Mary lived the rest of her life destitute. She may have suffered depression. She traveled occasionally to Salt Lake City. She relied on the church to receive money since she was one of Joseph Smith's widows. She did speak at meetings, sharing her life experiences about the early days of the church and her testimony. Mary spoke at the graduation ceremony at Brigham Young University on April 14, 1905. She was promised by Heber C. Kimball before his death that she would see Joseph Smith again during her lifetime. In 1905, she shared that she had been visited by Smith after his death. Mary Rollins Lightner died on December 17, 1913, in Minersville. At the time of her death, she was the last surviving plural wife of Smith.

==Marriage==
Mary claimed that Smith had a private conversation with her in 1831, when she was only 12. He told her that she "was the first woman God commanded him to take as a plural wife." He approached her in 1834 again; however, she married Adam Lightner on August 11, 1835. She admitted later that she had had dreams of being Smith's wife. She reported that Smith told her that an angel threatened to take away his life unless he followed God's instruction to practice plural marriage. He also predicted that her husband would not join the church and, therefore, she needed to be sealed to a priesthood holder. Mary would not marry Smith until she had received a witness from God for herself. She prayed about the proposal, and reported that she saw an angel pass through her room.
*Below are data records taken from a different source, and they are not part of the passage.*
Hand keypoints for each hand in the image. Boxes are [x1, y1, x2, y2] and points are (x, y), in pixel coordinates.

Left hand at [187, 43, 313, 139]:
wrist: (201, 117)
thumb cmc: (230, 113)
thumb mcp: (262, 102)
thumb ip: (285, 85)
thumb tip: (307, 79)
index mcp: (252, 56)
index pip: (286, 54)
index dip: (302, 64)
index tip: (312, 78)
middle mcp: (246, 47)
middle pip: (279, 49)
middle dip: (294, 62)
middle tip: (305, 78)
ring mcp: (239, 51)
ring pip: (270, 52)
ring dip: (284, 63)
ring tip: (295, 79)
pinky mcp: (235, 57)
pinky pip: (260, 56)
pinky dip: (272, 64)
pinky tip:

Smith then told her that certain events would take place in her life, and they did. Mary consented to be married to Smith, although the sealing did not cancel her marriage to Adam. She was the sixth of Smith's plural wives. They were sealed in February 1842 by Brigham Young. At the time, Mary was pregnant with her son George. Mary mentions that her husband was away at the time of her sealing to Smith, so Adam's consent or knowledge is unclear. Smith's first wife, Emma Smith, knew about the marriage. Mary later reported that she knew that Smith had other children by his plural wives. Mary signed an affidavit in 1902 to document her sealing to Smith.

After Joseph Smith's death in 1844, Mary was sealed to Brigham Young. The sealing was performed in the Nauvoo Temple on May 22, 1845. Mary recorded, "I was also sealed to Brigham Young as proxy for Joseph." When Mary lived in Minersville, she records that Young stopped by to visit. She wrote to him and updated him on how her family was doing throughout her life. Through correspondence letters between Mary and Eliza R. Snow, it appears that Mary knew and was friendly towards other plural wives of Young.